Points à retenir et conclusion
En fin de compte, je ne pense pas que les dorsaux jouent un grand rôle au développé couché. Bien sûr, ils aident probablement à stabiliser un peu l’épaule, mais ils ne sont pas aussi importants que les pectoraux, les épaules ou les triceps – ou même les dentelés, d’ailleurs. Maintenant, je ne veux pas que les gens pensent que cela signifie que l’entraînement latéral est inutile pour développer un grand banc. Les déséquilibres musculaires entre les muscles antérieurs (pec et deltoïde) et postérieurs (latins, etc.) de l’épaule restent l’une des causes les plus fréquentes de blessures à l’épaule chez les athlètes(3,12). Vous ne pouvez pas développer un grand banc si les blessures réduisent constamment vos journées de pressing. Dans cet esprit, je recommande toujours aux personnes ayant de grandes aspirations de banc d'effectuer au moins autant de volume de traction que de volume de poussée. D'autres professionnels, comme Matt Wenning, recommandent souvent un rapport de 2:1 entre le volume de traction et de poussée pour une santé optimale des épaules.
Dans l’ensemble, continuez à entraîner votre dos ! Même si je ne pense pas que l’entraînement latéral va directement booster votre développé couché, toute amélioration ou maintien de la santé des épaules devrait vous aider à continuer votre entraînement avec un minimum de blessures.
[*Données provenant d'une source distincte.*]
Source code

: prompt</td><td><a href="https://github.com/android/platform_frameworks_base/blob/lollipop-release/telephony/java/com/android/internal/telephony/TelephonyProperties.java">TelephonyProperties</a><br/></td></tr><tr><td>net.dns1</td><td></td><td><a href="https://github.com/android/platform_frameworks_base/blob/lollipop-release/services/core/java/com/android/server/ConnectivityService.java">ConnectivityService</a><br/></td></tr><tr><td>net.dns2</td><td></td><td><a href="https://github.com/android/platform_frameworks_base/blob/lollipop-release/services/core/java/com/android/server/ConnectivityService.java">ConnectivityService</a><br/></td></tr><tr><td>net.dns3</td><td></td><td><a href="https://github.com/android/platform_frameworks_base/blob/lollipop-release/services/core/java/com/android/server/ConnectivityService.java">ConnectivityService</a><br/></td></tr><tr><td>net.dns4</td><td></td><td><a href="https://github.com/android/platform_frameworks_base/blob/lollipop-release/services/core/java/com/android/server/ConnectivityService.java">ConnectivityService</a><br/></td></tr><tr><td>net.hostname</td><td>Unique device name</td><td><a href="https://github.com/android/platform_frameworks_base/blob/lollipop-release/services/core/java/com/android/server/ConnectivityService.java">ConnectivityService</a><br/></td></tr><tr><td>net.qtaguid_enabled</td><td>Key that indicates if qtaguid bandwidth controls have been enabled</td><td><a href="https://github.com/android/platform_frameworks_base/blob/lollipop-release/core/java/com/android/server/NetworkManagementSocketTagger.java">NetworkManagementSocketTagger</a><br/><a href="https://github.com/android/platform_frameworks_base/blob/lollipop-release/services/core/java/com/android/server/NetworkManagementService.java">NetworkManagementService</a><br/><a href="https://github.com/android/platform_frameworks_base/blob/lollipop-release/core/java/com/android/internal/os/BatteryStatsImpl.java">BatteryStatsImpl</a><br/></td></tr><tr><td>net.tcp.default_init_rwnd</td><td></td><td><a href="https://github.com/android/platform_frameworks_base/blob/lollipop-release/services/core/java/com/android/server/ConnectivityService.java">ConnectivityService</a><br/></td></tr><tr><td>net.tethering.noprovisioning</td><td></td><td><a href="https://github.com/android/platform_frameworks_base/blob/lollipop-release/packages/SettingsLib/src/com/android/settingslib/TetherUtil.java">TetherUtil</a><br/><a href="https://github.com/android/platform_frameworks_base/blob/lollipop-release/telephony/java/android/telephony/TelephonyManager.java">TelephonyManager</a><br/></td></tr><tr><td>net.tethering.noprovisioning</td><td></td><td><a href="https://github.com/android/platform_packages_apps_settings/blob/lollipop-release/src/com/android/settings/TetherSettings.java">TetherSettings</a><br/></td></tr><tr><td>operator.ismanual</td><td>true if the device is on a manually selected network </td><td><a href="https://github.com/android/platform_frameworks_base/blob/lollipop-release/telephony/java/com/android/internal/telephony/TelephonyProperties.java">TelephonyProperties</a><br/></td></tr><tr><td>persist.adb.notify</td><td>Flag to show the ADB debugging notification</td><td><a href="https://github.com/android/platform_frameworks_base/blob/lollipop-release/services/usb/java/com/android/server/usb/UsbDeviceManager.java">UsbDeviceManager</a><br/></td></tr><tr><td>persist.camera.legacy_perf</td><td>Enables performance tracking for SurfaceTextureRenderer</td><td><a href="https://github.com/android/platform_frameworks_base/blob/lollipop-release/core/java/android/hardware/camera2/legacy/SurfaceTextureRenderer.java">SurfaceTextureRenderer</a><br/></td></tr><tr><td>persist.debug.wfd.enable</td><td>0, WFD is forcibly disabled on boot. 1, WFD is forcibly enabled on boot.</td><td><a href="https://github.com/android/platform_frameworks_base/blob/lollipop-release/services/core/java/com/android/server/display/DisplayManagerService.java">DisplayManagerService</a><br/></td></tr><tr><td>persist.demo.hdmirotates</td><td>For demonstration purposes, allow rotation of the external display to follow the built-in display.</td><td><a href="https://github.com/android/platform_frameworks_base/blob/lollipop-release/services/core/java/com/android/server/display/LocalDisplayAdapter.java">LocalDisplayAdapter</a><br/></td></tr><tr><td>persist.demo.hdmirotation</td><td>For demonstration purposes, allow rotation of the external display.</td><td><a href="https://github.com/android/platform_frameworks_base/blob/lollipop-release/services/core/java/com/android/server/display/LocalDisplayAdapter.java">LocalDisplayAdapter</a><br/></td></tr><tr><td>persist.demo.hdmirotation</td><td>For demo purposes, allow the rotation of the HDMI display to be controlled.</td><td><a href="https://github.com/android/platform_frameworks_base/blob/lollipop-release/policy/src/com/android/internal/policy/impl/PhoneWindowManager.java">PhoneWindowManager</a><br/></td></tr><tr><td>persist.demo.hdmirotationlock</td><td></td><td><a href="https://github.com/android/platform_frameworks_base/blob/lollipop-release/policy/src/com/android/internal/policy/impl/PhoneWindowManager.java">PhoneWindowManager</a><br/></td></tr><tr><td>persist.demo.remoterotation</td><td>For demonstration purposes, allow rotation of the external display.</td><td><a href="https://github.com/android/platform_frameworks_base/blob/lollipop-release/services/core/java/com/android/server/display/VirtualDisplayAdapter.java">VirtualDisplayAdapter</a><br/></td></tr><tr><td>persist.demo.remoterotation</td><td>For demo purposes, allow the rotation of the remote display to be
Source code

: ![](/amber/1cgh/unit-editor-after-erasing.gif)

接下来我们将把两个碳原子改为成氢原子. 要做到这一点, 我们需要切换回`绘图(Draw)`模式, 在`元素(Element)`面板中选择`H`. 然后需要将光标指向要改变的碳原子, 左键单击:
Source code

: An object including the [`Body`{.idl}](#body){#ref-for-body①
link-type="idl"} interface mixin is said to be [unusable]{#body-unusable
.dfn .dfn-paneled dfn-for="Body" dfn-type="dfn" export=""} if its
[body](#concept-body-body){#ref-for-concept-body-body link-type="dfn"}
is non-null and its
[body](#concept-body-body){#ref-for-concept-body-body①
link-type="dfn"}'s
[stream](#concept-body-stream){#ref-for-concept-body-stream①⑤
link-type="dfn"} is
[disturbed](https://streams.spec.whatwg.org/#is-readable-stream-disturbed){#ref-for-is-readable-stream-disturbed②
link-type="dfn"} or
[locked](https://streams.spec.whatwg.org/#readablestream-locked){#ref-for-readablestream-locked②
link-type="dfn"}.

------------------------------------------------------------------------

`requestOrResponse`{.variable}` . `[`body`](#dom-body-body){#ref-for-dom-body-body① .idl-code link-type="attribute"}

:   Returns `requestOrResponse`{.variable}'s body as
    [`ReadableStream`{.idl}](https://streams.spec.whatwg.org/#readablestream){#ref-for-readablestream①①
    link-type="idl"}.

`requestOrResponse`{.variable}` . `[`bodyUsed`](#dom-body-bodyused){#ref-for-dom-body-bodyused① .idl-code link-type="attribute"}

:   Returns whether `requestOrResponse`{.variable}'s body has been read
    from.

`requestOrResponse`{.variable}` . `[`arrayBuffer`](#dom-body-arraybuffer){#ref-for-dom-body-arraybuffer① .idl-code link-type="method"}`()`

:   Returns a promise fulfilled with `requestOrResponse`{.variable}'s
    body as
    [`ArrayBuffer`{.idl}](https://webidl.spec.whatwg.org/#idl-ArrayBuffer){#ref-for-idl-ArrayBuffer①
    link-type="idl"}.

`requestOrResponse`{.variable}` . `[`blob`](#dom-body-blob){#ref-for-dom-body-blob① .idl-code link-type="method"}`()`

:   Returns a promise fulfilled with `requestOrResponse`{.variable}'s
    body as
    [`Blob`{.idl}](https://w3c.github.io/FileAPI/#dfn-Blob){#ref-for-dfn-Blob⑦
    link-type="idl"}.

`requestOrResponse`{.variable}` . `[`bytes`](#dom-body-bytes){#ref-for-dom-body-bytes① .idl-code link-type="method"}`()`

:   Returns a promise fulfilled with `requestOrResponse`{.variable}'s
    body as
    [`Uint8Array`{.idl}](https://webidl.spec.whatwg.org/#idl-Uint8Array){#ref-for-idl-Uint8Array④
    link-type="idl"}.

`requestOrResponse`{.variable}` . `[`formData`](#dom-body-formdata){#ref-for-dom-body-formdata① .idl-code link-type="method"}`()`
Il faut beaucoup de temps pour développer une presse monstre, et rester en bonne santé tout au long de votre carrière d'entraîneur est l'étape la plus importante que vous puissiez franchir pour atteindre un jalon multi-plaques sur banc.
En guise de brève conclusion, nous cherchons à satisfaire trois critères principaux pour confirmer si un muscle est impliqué ou non dans un exercice :
La ou les fonctions musculaires correspondent-elles aux actions articulaires effectuées lors de l’exercice ?
La modélisation mécanique montre-t-elle que le muscle contribue de manière significative aux actions articulaires lors d'un exercice ?
Les données EMG montrent-elles que le muscle est significativement actif pendant un exercice ?
Les dorsaux échouent tous les trois pour le développé couché.